⟨

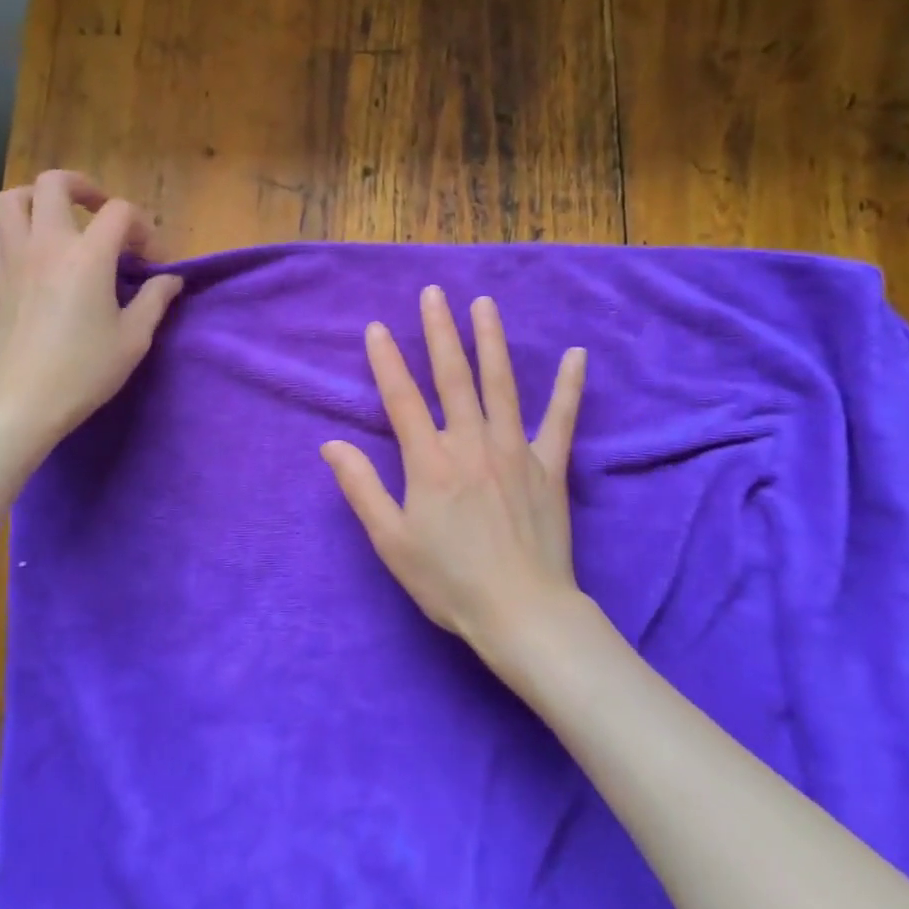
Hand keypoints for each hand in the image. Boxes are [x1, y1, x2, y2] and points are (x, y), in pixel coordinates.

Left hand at [0, 170, 182, 456]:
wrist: (17, 404)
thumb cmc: (82, 372)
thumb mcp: (133, 339)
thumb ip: (155, 300)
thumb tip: (171, 278)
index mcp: (87, 256)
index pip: (120, 211)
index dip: (142, 228)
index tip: (150, 261)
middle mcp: (45, 244)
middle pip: (55, 183)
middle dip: (83, 187)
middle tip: (99, 212)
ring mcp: (10, 258)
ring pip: (12, 199)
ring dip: (39, 200)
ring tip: (58, 223)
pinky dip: (13, 233)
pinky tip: (29, 257)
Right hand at [321, 286, 586, 661]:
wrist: (522, 613)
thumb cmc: (450, 581)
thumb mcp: (391, 541)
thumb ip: (361, 488)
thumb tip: (330, 446)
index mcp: (430, 462)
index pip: (402, 399)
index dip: (386, 361)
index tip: (377, 328)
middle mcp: (471, 443)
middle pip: (452, 377)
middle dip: (439, 332)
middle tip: (433, 294)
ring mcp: (514, 450)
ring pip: (500, 384)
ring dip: (490, 341)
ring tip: (484, 304)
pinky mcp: (549, 466)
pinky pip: (561, 419)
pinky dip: (569, 386)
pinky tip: (578, 355)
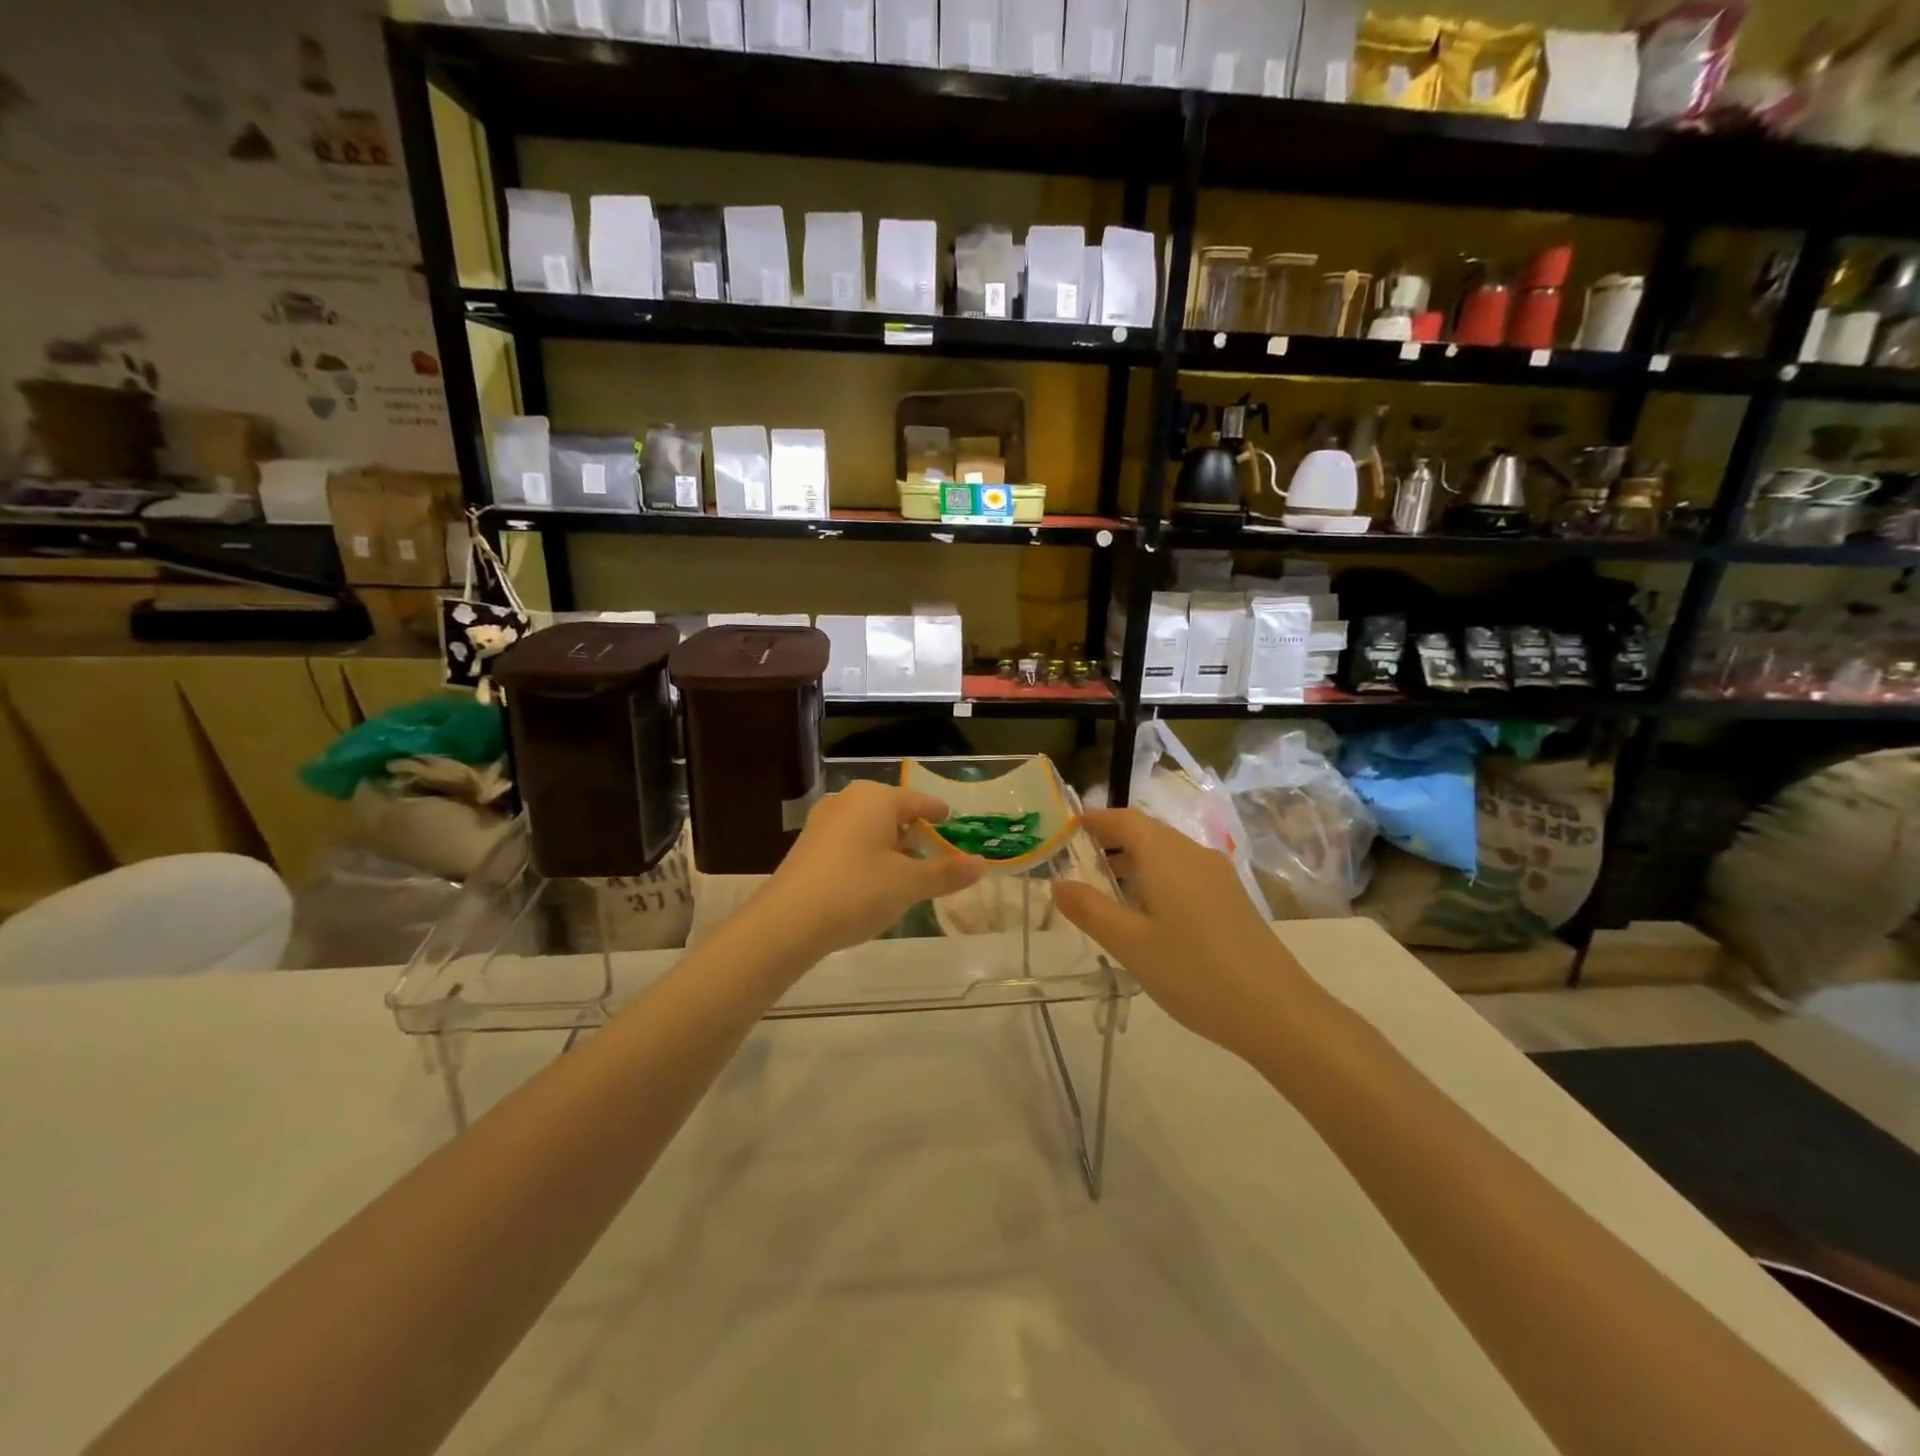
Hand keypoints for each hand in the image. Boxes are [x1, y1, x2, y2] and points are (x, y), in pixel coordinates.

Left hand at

⟩

▶ **TASK REQUIREMENTS**: Give again exactly the lines running from the beginning of the material above through the line that contains "index pip: (402, 399)", and leave out every picture.

▶ **ANSWER SPACE**:
Hand keypoints for each hand in the image. Boxes are [x1, y1, x2, y2] and points are (x, y), in pixel coordinates.

Left hand at [0, 170, 182, 456]:
wrist: (17, 404)
thumb cmc: (82, 372)
thumb mcp: (133, 339)
thumb ip: (155, 300)
thumb tip: (171, 278)
index mcp: (87, 256)
index pip: (120, 211)
index dip: (142, 228)
index tip: (150, 261)
middle mcp: (45, 244)
middle pip: (55, 183)
middle dip: (83, 187)
middle tip: (99, 212)
ring mcp: (10, 258)
ring pip: (12, 199)
ring dip: (39, 200)
ring tip: (58, 223)
pinky dip: (13, 233)
pinky tip: (29, 257)
Right hand at [321, 286, 586, 661]:
wrist: (522, 613)
thumb cmc: (450, 581)
thumb mcp: (391, 541)
thumb ip: (361, 488)
thumb tip: (330, 446)
index mcp: (430, 462)
index pip: (402, 399)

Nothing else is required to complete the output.